◆ TO DO
1. Duplicate the passage on grocery store models between "In this one, we" and "rent either way.", inclusive.
2. Write the next part of the passage on grocery store models, picking up after its last sentence.

◆ PAGE EXTRACT

■ ■ ■ ■ ■

So nowhere near 3000 and they cite the reason why is because of the cost of the system, it’s too expensive. GPUs are expensive and this is why Invidia stock is up so high. So I don’t believe in that one. I do believe in, just now taking AI out of the equation, just thinking about from a P&L perspective, if I have three different models, I can be, let’s call it a traditional grocery store that does not offer click and pick does not offer any e-com. I don’t let Instacart in my store. I don’t let DoorDash in my store. Model two is I’m a dark store, you’re not allowed to walk into my store. You can only order online and then it’s fulfillment, 15, 20 gorillas, all those guys. And then the third is a light store. And so I have a dark store and I open it up, Oliver’s allowed to walk in and buy stuff.

In this one, we already know the P&L, we’ve been doing it for a hundred years. We know what it looks like. In this one, it’s basically the same deal as Amazon. And we already kind of already know that P&L as well. I can’t walk into an Amazon fulfillment center and start picking stuff off the shelf. Now if I did, and let’s say I had a bunch of these all scattered and maybe they’re smaller, I don’t know, and now I just let Oliver walk in, that is at revenue accretive. Like someone was going to go to a grocery store, the first model and now, and they weren’t going to do the second one. And now in the light store, you will satisfy both customers, both use cases. Why would you not? And you have to pay the same rent. It’s the same rent either way.

So the highest return on assets, in my opinion, unquestionably is the light store model. Now how do you offer in a light store environment omnichannel? It’s very difficult. Do I have a separate section inside that store that is specifically for omni fulfillment centers? If you go into a Walmart, they’re doing that. They have little MFC sections in the store. Now I have five different places where Coke is, versus two, right? It just adds all this complexity. I can’t answer that question, but I do know that the economics, if I’m a grocer and I already have 5,000 grocery stores in the United States or something like that, like Walmart does, I’d make them all light stores. I would do fulfillment out of them.

■ ■ ■ ■ ■

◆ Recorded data

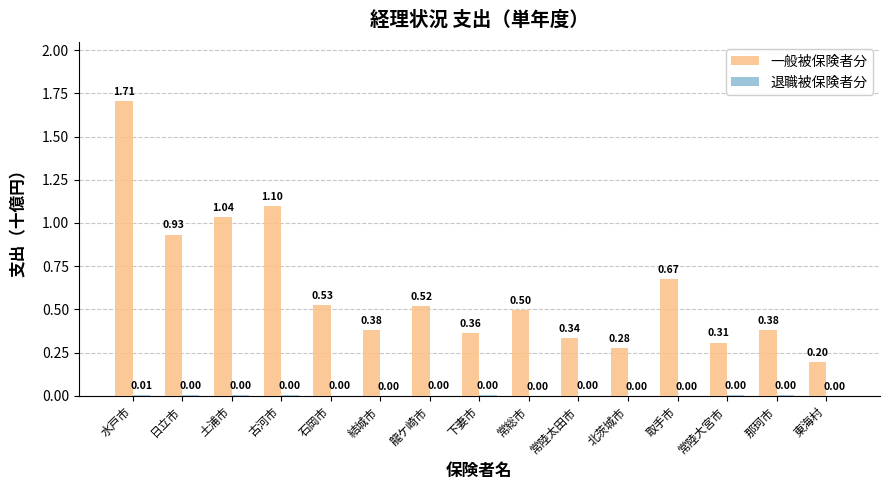

Which category has the highest value across all series?

水戸市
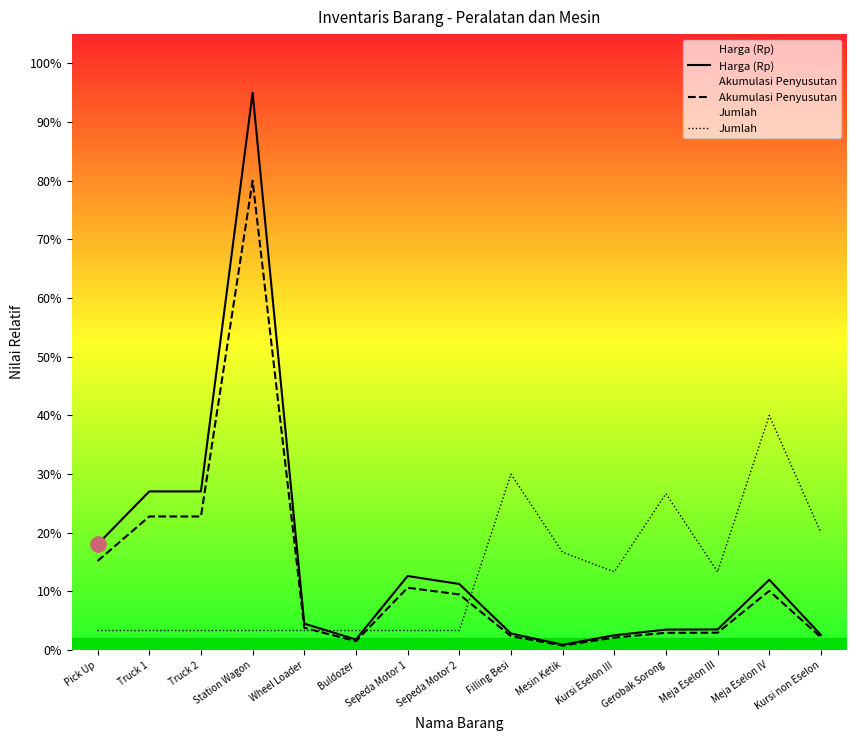

At which category is the sum across all series the highest?

Station Wagon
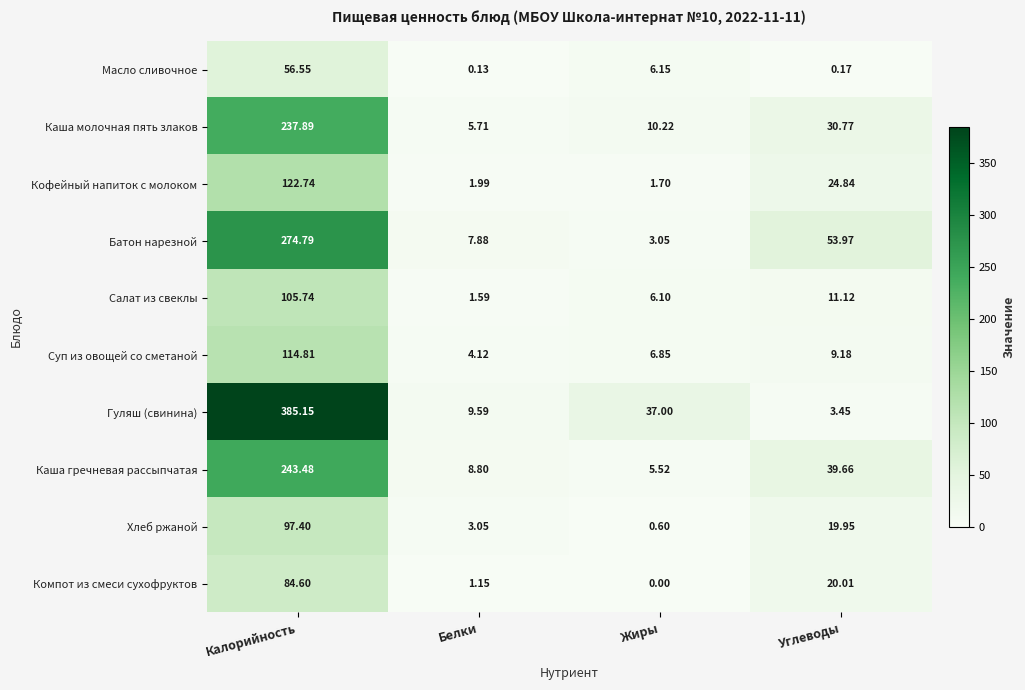

Which category has the lowest value in the Масло сливочное series?

Белки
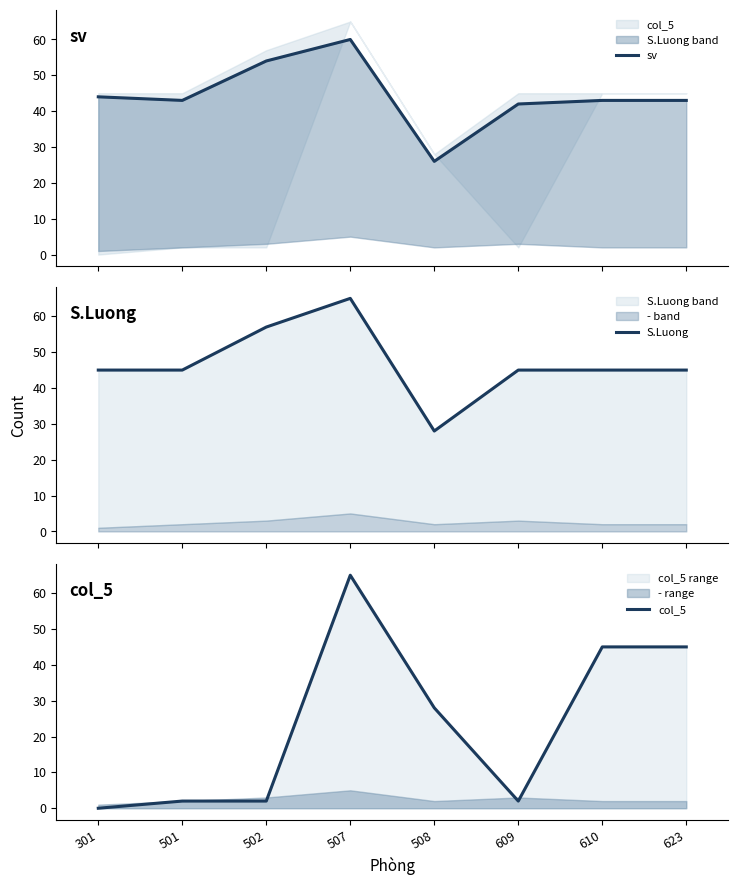

Which series ends up on top after the final intersection of sv and col_5?

col_5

■ ■ ■ ■ ■

◆ TASK-BY-TASK RESULTS
1.
In this one, we already know the P&L, we’ve been doing it for a hundred years. We know what it looks like. In this one, it’s basically the same deal as Amazon. And we already kind of already know that P&L as well. I can’t walk into an Amazon fulfillment center and start picking stuff off the shelf. Now if I did, and let’s say I had a bunch of these all scattered and maybe they’re smaller, I don’t know, and now I just let Oliver walk in, that is at revenue accretive. Like someone was going to go to a grocery store, the first model and now, and they weren’t going to do the second one. And now in the light store, you will satisfy both customers, both use cases. Why would you not? And you have to pay the same rent. It’s the same rent either way.

2.
And problem with this, and that we help solve, is they don’t know what’s in the store. So you go on to walmart.com, let’s say you order a hundred products, 25% are substituted out because they didn’t know that they didn’t have it in the store. That’s a terrible customer experience. The analog equivalent of that is you buy a hundred things in your basket, you’re pushing it to your car, cashier runs out after you, takes 25 products out, swaps them with something else that maybe you didn’t want. Are you kidding me? I mean, you’d never go back to Walmart again, but this happens.

Oliver Chen:

Yeah, there’s a lot of friction. You really want that apple, that special apple that you really want and asked for. I see what you’re saying with accuracy. But, so tell us a little bit about Walmart. What are you doing in the store now? What’s happening and why did Focal win versus other solutions?

Francois Chaubard:

We can only say so much. So I’ll try to say things that one could infer from public information. So you can walk into any store. Right now it’s chain wide. We’re doing chain wide rollout for all of Walmart Canada, which is 403 stores. It’s very exciting. We’re really, really, really excited to work with them. They’re thinking about it the right way. They’re changing the way that they’re talking about availability, using it from a focal OSSA versus their traditional systems and things like that. They’re thinking in terms of those OODA loops. We talked earlier, observe oriented, decide, act, and building those OODA loops based on the focal data, changing the way they order, changing the way that they are stocking, changing the way that they may be setting planograms or whatever, using all that data for all of that.

And it’s really exciting to be a part of that and help them and be their partner in digitization of the store. And then automation, which is a big piece of it. I think, there are a lot of retailers that are trying to build it themselves and we’ve seen, we talked to some of them and they basically had me on the whiteboard and it was like, explain what you guys do and I was like, okay, come on. You’re not buying. You’re trying to build. And we haven’t gotten that really at all from Walmart, which is great. And it’s been a great partnership. I’m really excited about that.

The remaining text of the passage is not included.